From my point of view, EMDR and CBT are tools. When recommended for treatment of DID, it means nothing more than saying for a surgeon, a scalpel or surgical excision is one way to treat breast cancer. Depending on the circumstances, it might be helpful and it might not. I think that the qualities discussed in this extended post, if present, will push the use of any therapeutic tool to be more positive than otherwise.
A hopeful trend does seem to be emerging. Slowly, very slowly, some psychiatrists, psychologists and social workers with psychotherapy training are shifting towards understanding and adopting the theory that most mental health problems, including addictions, come from trauma and neglect.
Given that studies show there is about 1% DID in the general population (approximately the same rate as schizophrenia), why does DID so rarely show up in medical records statistics? DID diagnoses are seldom found in medical records statistics because they are missed and misplaced into other diagnostic categories, most commonly mischaracterized as Bipolar, Schizophrenia, or Borderline Personality Disorder.

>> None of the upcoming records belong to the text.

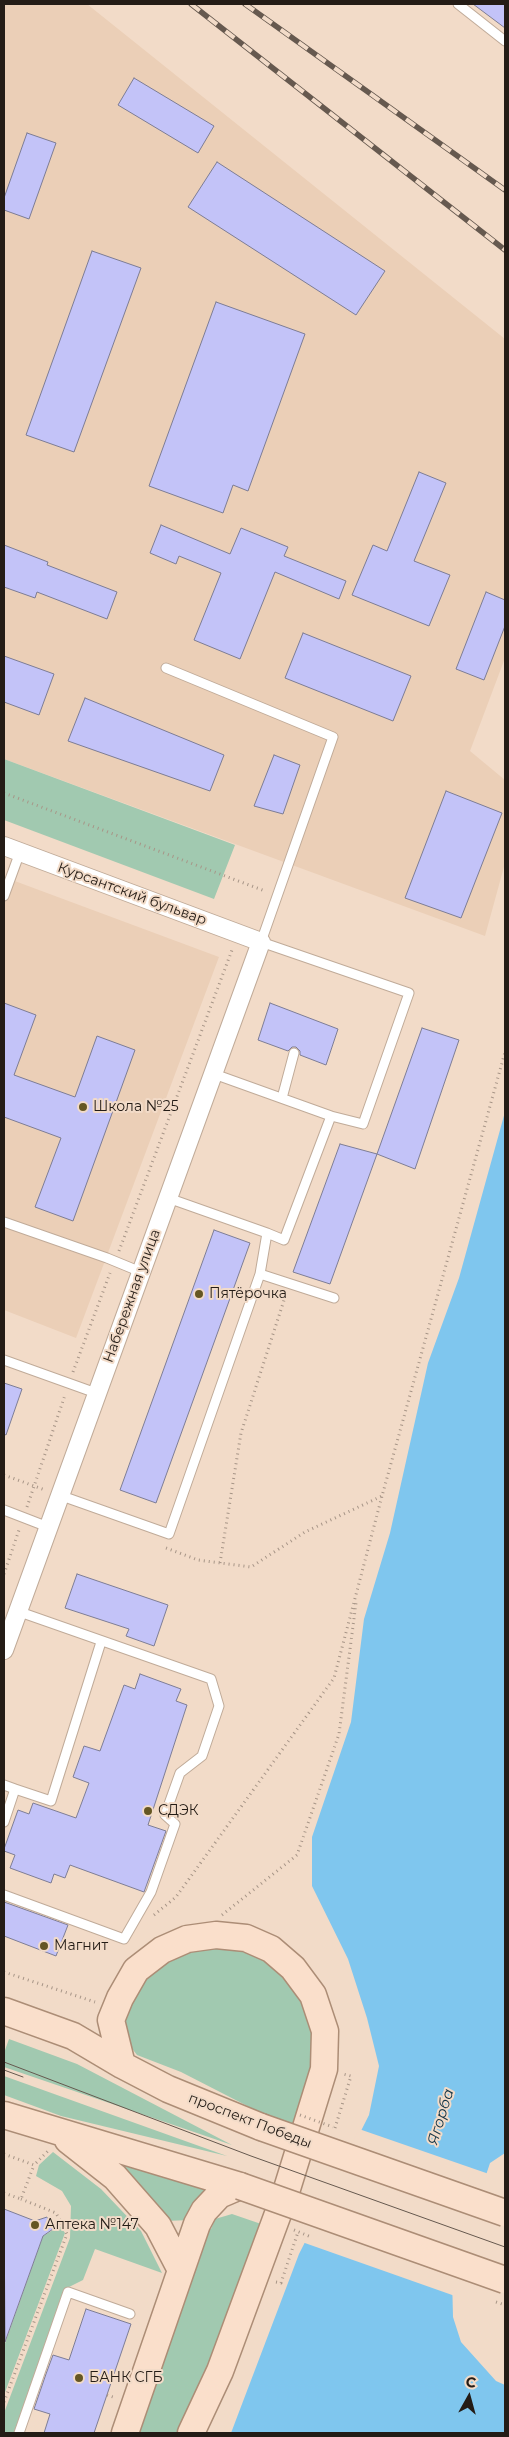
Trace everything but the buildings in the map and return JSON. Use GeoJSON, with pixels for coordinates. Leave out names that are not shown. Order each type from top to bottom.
{"type":"FeatureCollection","features":[{"type":"Feature","properties":{"kind":"main road"},"geometry":{"type":"LineString","coordinates":[[122,2066],[111,2020],[136,1970],[162,1950],[187,1939],[216,1935],[246,1938],[270,1949],[294,1968],[313,1995],[324,2031],[324,2069],[286,2192],[223,2362],[191,2433]]}},
{"type":"Feature","properties":{"kind":"main road","name":"проспект Победы"},"geometry":{"type":"LineString","coordinates":[[4,2011],[73,2036],[122,2066],[168,2089],[261,2127],[505,2213]]}},
{"type":"Feature","properties":{"kind":"main road"},"geometry":{"type":"LineString","coordinates":[[73,2036],[111,2020]]}},
{"type":"Feature","properties":{"kind":"main road"},"geometry":{"type":"LineString","coordinates":[[4,2115],[56,2138],[240,2186],[505,2280]]}},
{"type":"Feature","properties":{"kind":"main road"},"geometry":{"type":"LineString","coordinates":[[56,2138],[115,2177],[158,2226],[180,2270]]}},
{"type":"Feature","properties":{"kind":"main road"},"geometry":{"type":"LineString","coordinates":[[126,2433],[180,2270],[204,2211],[219,2195],[240,2186]]}},
{"type":"Feature","properties":{"kind":"street","name":"Курсантский бульвар"},"geometry":{"type":"LineString","coordinates":[[12,849],[261,942]]}},
{"type":"Feature","properties":{"kind":"street","name":"Набережная улица"},"geometry":{"type":"LineString","coordinates":[[4,1650],[261,942]]}},
{"type":"Feature","properties":{"kind":"lane"},"geometry":{"type":"LineString","coordinates":[[458,4],[505,41]]}},
{"type":"Feature","properties":{"kind":"lane"},"geometry":{"type":"LineString","coordinates":[[166,668],[333,736],[261,942],[409,993],[363,1124],[331,1116],[214,1074]]}},
{"type":"Feature","properties":{"kind":"lane"},"geometry":{"type":"LineString","coordinates":[[4,896],[12,849]]}},
{"type":"Feature","properties":{"kind":"lane"},"geometry":{"type":"LineString","coordinates":[[282,1098],[294,1053]]}},
{"type":"Feature","properties":{"kind":"lane"},"geometry":{"type":"LineString","coordinates":[[168,1198],[284,1240],[331,1116]]}},
{"type":"Feature","properties":{"kind":"lane"},"geometry":{"type":"LineString","coordinates":[[4,1222],[141,1272]]}},
{"type":"Feature","properties":{"kind":"lane"},"geometry":{"type":"LineString","coordinates":[[59,1495],[168,1534],[260,1274],[267,1233]]}},
{"type":"Feature","properties":{"kind":"lane"},"geometry":{"type":"LineString","coordinates":[[260,1274],[334,1298]]}},
{"type":"Feature","properties":{"kind":"lane"},"geometry":{"type":"LineString","coordinates":[[4,1360],[96,1393]]}},
{"type":"Feature","properties":{"kind":"lane"},"geometry":{"type":"LineString","coordinates":[[4,1510],[48,1527]]}},
{"type":"Feature","properties":{"kind":"lane"},"geometry":{"type":"LineString","coordinates":[[4,1895],[124,1939],[151,1892],[175,1824],[165,1815],[180,1773],[202,1756],[219,1706],[211,1678],[101,1642],[18,1611]]}},
{"type":"Feature","properties":{"kind":"lane"},"geometry":{"type":"LineString","coordinates":[[4,1785],[51,1802],[101,1642]]}},
{"type":"Feature","properties":{"kind":"lane"},"geometry":{"type":"LineString","coordinates":[[4,1822],[15,1789]]}},
{"type":"Feature","properties":{"kind":"lane"},"geometry":{"type":"LineString","coordinates":[[19,2433],[68,2292],[130,2314]]}},
{"type":"Feature","properties":{"kind":"path"},"geometry":{"type":"LineString","coordinates":[[4,793],[278,896]]}},
{"type":"Feature","properties":{"kind":"path"},"geometry":{"type":"LineString","coordinates":[[124,1939],[176,1897],[334,1678],[382,1496],[505,1052]]}},
{"type":"Feature","properties":{"kind":"path"},"geometry":{"type":"LineString","coordinates":[[220,1563],[241,1433],[290,1284]]}},
{"type":"Feature","properties":{"kind":"path"},"geometry":{"type":"LineString","coordinates":[[4,1475],[59,1495]]}},
{"type":"Feature","properties":{"kind":"path"},"geometry":{"type":"LineString","coordinates":[[162,1547],[198,1560],[252,1567],[305,1532],[382,1496]]}},
{"type":"Feature","properties":{"kind":"path"},"geometry":{"type":"LineString","coordinates":[[228,1919],[219,1917],[297,1855],[339,1734],[357,1590]]}},
{"type":"Feature","properties":{"kind":"path"},"geometry":{"type":"LineString","coordinates":[[4,1972],[94,2002],[99,1994]]}},
{"type":"Feature","properties":{"kind":"path"},"geometry":{"type":"LineString","coordinates":[[340,2073],[341,2066]]}},
{"type":"Feature","properties":{"kind":"path"},"geometry":{"type":"LineString","coordinates":[[336,2128],[352,2076]]}},
{"type":"Feature","properties":{"kind":"path"},"geometry":{"type":"LineString","coordinates":[[321,2130],[324,2120]]}},
{"type":"Feature","properties":{"kind":"path"},"geometry":{"type":"LineString","coordinates":[[21,2199],[34,2165],[56,2138]]}},
{"type":"Feature","properties":{"kind":"path"},"geometry":{"type":"LineString","coordinates":[[4,2154],[34,2165]]}},
{"type":"Feature","properties":{"kind":"path"},"geometry":{"type":"LineString","coordinates":[[4,2193],[56,2212],[67,2234],[4,2402]]}},
{"type":"Feature","properties":{"kind":"path"},"geometry":{"type":"LineString","coordinates":[[281,2284],[298,2232]]}},
{"type":"Feature","properties":{"kind":"shaded area"},"geometry":{"type":"Polygon","coordinates":[[[4,4],[87,4],[505,339],[505,658],[470,751],[505,780],[505,863],[485,936],[4,759],[4,4]]]}},
{"type":"Feature","properties":{"kind":"shaded area","name":"Школа №25"},"geometry":{"type":"Polygon","coordinates":[[[4,877],[219,957],[76,1338],[4,1310],[4,877]]]}},
{"type":"Feature","properties":{"kind":"green space"},"geometry":{"type":"Polygon","coordinates":[[[4,759],[235,845],[214,899],[4,820],[4,759]]]}},
{"type":"Feature","properties":{"kind":"green space"},"geometry":{"type":"Polygon","coordinates":[[[219,1947],[249,1953],[272,1963],[291,1982],[305,2004],[314,2033],[307,2094],[298,2132],[181,2072],[137,2055],[124,2038],[118,2021],[149,1971],[191,1950],[219,1947]]]}},
{"type":"Feature","properties":{"kind":"green space"},"geometry":{"type":"Polygon","coordinates":[[[9,2039],[77,2064],[232,2145],[4,2067],[4,2053],[9,2039]]]}},
{"type":"Feature","properties":{"kind":"green space"},"geometry":{"type":"Polygon","coordinates":[[[4,2076],[227,2156],[61,2116],[4,2095],[4,2076]]]}},
{"type":"Feature","properties":{"kind":"green space"},"geometry":{"type":"Polygon","coordinates":[[[53,2152],[101,2189],[141,2231],[162,2273],[95,2249],[83,2280],[67,2288],[15,2433],[4,2433],[4,2413],[70,2238],[71,2206],[62,2191],[36,2176],[39,2165],[53,2152]]]}},
{"type":"Feature","properties":{"kind":"green space"},"geometry":{"type":"Polygon","coordinates":[[[95,2154],[211,2188],[192,2220],[164,2221],[95,2154]]]}},
{"type":"Feature","properties":{"kind":"green space"},"geometry":{"type":"Polygon","coordinates":[[[232,2214],[267,2226],[184,2433],[133,2433],[203,2227],[211,2229],[215,2219],[232,2214]]]}},
{"type":"Feature","properties":{"kind":"green space"},"geometry":{"type":"Polygon","coordinates":[[[60,2226],[65,2233],[4,2395],[4,2346],[43,2236],[60,2226]]]}},
{"type":"Feature","properties":{"kind":"water","name":"Ягорба"},"geometry":{"type":"Polygon","coordinates":[[[505,1112],[505,2153],[490,2163],[452,2277],[453,2317],[461,2342],[496,2381],[505,2385],[505,2433],[231,2433],[299,2254],[369,2115],[379,2066],[367,2018],[348,1959],[312,1886],[312,1837],[351,1722],[364,1619],[390,1533],[428,1363],[459,1278],[505,1112]]]}},
{"type":"Feature","properties":{"kind":"pier"},"geometry":{"type":"Polygon","coordinates":[[[359,2129],[489,2174],[454,2278],[455,2296],[302,2242],[359,2129]]]}},
{"type":"Feature","properties":{"kind":"tram line"},"geometry":{"type":"LineString","coordinates":[[4,2062],[251,2156],[505,2247]]}},
{"type":"Feature","properties":{"kind":"tram line"},"geometry":{"type":"LineString","coordinates":[[4,2070],[23,2077]]}},
{"type":"Feature","properties":{"kind":"railway"},"geometry":{"type":"LineString","coordinates":[[191,4],[505,250]]}},
{"type":"Feature","properties":{"kind":"railway"},"geometry":{"type":"LineString","coordinates":[[245,4],[505,190]]}},
{"type":"Feature","properties":{"kind":"place","name":"Школа №25"},"geometry":{"type":"Point","coordinates":[83,1107]}},
{"type":"Feature","properties":{"kind":"place","name":"Пятёрочка"},"geometry":{"type":"Point","coordinates":[199,1294]}},
{"type":"Feature","properties":{"kind":"place","name":"СДЭК"},"geometry":{"type":"Point","coordinates":[148,1811]}},
{"type":"Feature","properties":{"kind":"place","name":"Магнит"},"geometry":{"type":"Point","coordinates":[44,1946]}},
{"type":"Feature","properties":{"kind":"place","name":"Аптека №147"},"geometry":{"type":"Point","coordinates":[35,2225]}},
{"type":"Feature","properties":{"kind":"place","name":"БАНК СГБ"},"geometry":{"type":"Point","coordinates":[79,2378]}}]}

Psychoses, neuroses and personality disorders are not well defined psychiatric syndromes with clear parameters differentiating one disorder from another. We must remain open to the possibility that current symptoms of anxiety, panic, depression, self destructive behavior, dysphoria, risk taking behavior, emotional lability (rapid and, to outsiders, often exaggerated changes in mood), and even some psychosis may be the result of past trauma rather than being simply the patient’s current circumstance.
To avoid the massive amount of time, effort and financial resources we are wasting due to the difficulties for someone with DID to be accurately diagnosed, we need to train specialists in psychiatry, psychology and social workers to be able to recognize and diagnose accurately a case of DID. This means looking at the constellation of symptoms, not simply stopping at the symptom that has a corresponding pharmaceutical “solution.” With that, those patients could then be triaged to specially trained therapists in the field of trauma and dissociation.